Postby AroAro » Tue Jan 12, 2021 8:45 am

ilmari wrote:
I noticed that the young woman from the Assimil recordings does not pronounce the letter "he" ה at all. I wonder if it's some generational change in pronunciation?


You are right, there is no difference any more between alef, he and ayin א ה ע in spoken Hebrew, they are all silent. The other day, I was listening to the Haaretz newspaper weekly podcast, and the last part was an interview with Dan Ofri דן עופרי, one of the mythological announcers of the Israeli public broadcast, who is retiring after some 50 years of broadcasting.
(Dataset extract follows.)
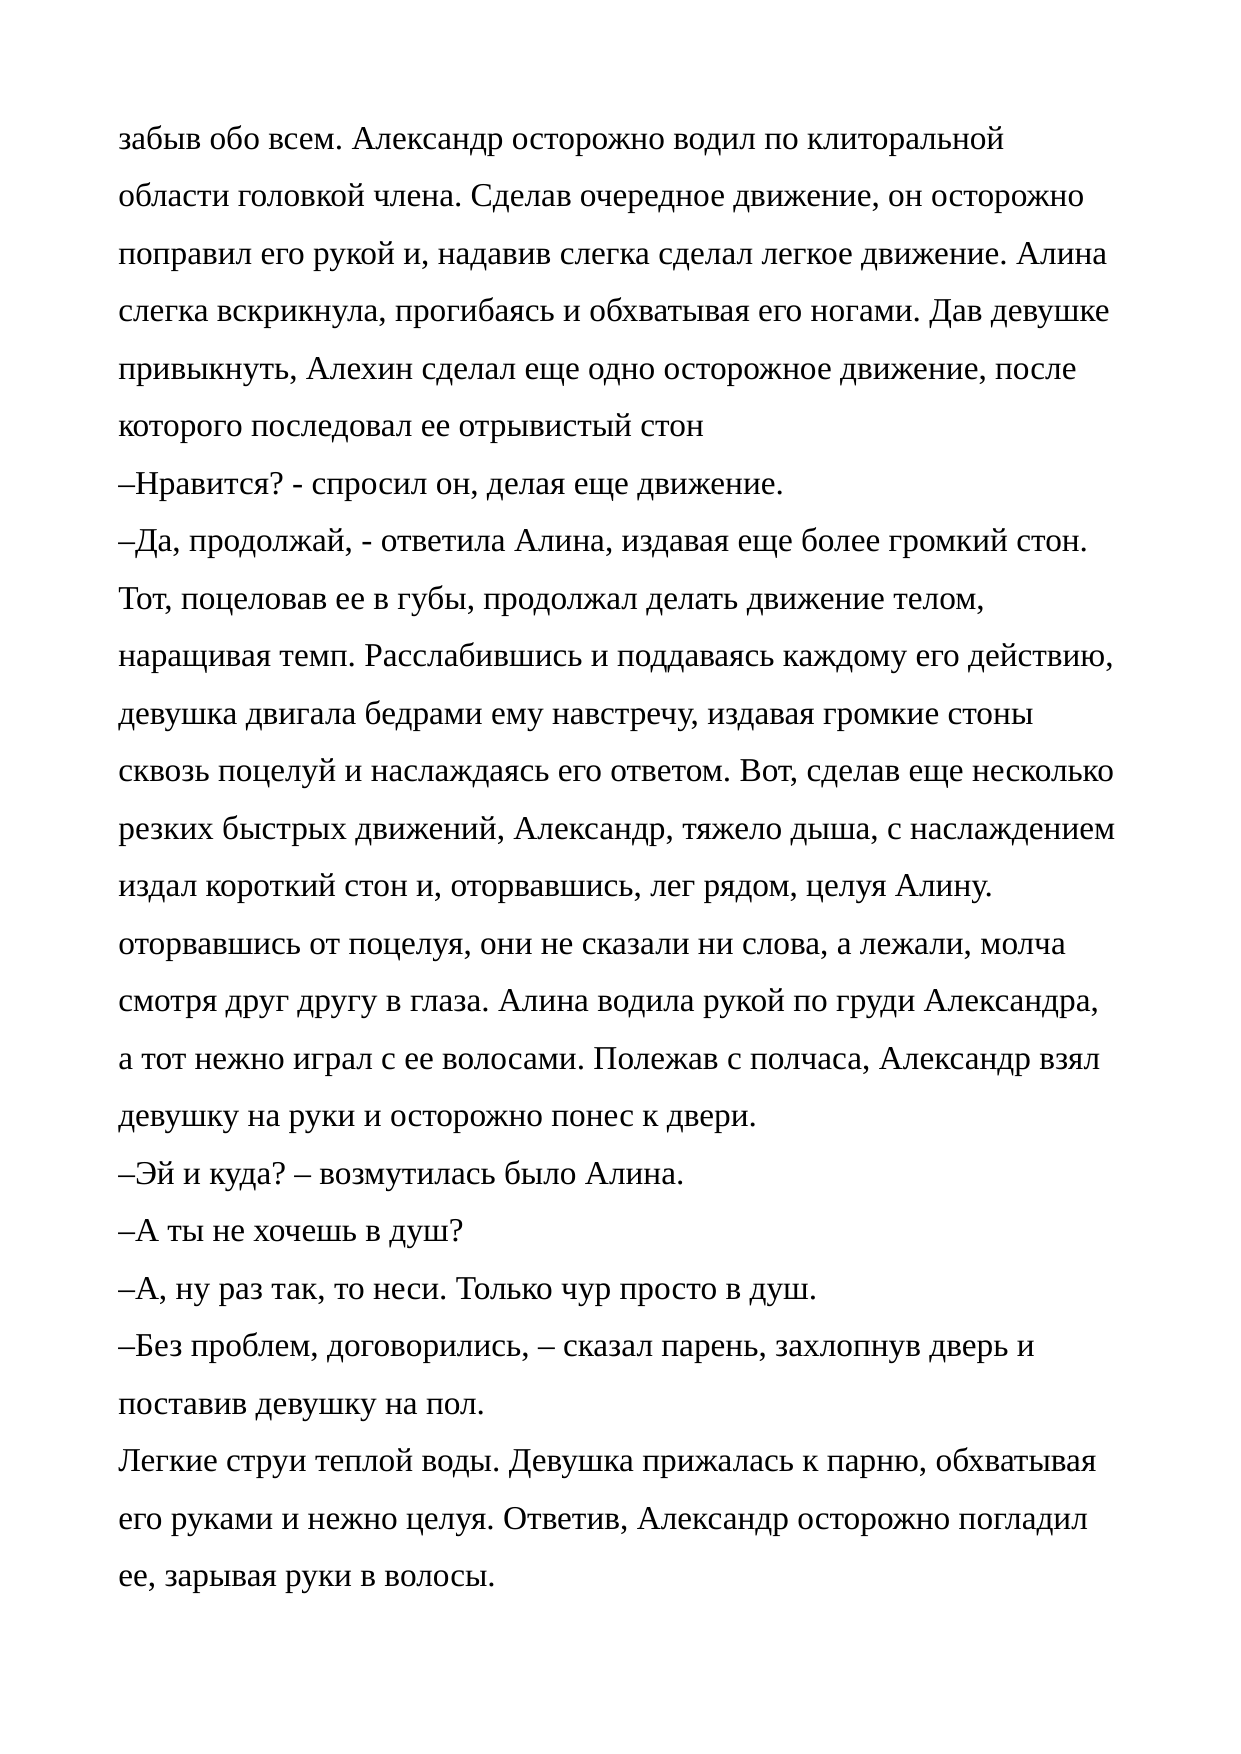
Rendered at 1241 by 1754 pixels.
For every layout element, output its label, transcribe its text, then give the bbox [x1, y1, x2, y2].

text забыв обо всем. Александр осторожно водил по клиторальной области головкой члена. Сделав очередное движение, он осторожно поправил его рукой и, надавив слегка сделал легкое движение. Алина слегка вскрикнула, прогибаясь и обхватывая его ногами. Дав девушке привыкнуть, Алехин сделал еще одно осторожное движение, после которого последовал ее отрывистый стон –Нравится? - спросил он, делая еще движение. –Да, продолжай, - ответила Алина, издавая еще более громкий стон. Тот, поцеловав ее в губы, продолжал делать движение телом, наращивая темп. Расслабившись и поддаваясь каждому его действию, девушка двигала бедрами ему навстречу, издавая громкие стоны сквозь поцелуй и наслаждаясь его ответом. Вот, сделав еще несколько резких быстрых движений, Александр, тяжело дыша, с наслаждением издал короткий стон и, оторвавшись, лег рядом, целуя Алину. оторвавшись от поцелуя, они не сказали ни слова, а лежали, молча смотря друг другу в глаза. Алина водила рукой по груди Александра, а тот нежно играл с ее волосами. Полежав с полчаса, Александр взял девушку на руки и осторожно понес к двери. –Эй и куда? – возмутилась было Алина. –А ты не хочешь в душ? –А, ну раз так, то неси. Только чур просто в душ. –Без проблем, договорились, – сказал парень, захлопнув дверь и поставив девушку на пол. Легкие струи теплой воды. Девушка прижалась к парню, обхватывая его руками и нежно целуя. Ответив, Александр осторожно погладил ее, зарывая руки в волосы. [118, 118, 1122, 1594]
Ofri explains how, in the past, radio announcers were required to make a clear distinction between the three letters, even though they already did not distinguish between them in normal talk. Today, explains Ofri, even announcers are not required to make the distinction.
You can listen to the podcast here (or on your favorite app), with the interview starting at 40:16.
https://www.haaretz.co.il/digital/podcast/weekly/.premium-PODCAST-1.9425022?lts=1610098795786


Thank you, that's really interesting! I hope I'll be able to understand this interview one day :)

It all reminds me of a change in pronunciation that happened in Polish language with the letter "ł". And now that I'm learning Russian, it's a pity that this change ever occurred!

So, up until the mid 20th century, Polish "ł" was pronounced like the Russian hard letter "л" (one must touch the upper teeth with the tip of the tongue). However, during the last few decades, this pronunciation was completely replaced by the new one - "ł" is now pronounced like "w" in English word "way" (it's more of a vowel than a real consonant). The old/Russian "ł" is called "ł sceniczne" ("theater ł") because it was required for actors/tv presenters to pronounce "ł" in this old way but nowadays I don't hear it anymore, not even on TV. People are maybe ashamed to use the "ł sceniczne" (or Russian hard "л") in everyday speech, it's perceived as some kind of regional, eastern variant and not the common norm. If anyone's interested, I paste the link to Wikipedia and a radio report on that (though in Polish only). A similar shift is now taking place in Bulgarian - more and more people pronounce the Bulgarian "л" like Polish "ł".

Personally, I find it very difficult to pronounce the Russian hard "л" because I'm not used at all to this sound though it's very beautiful.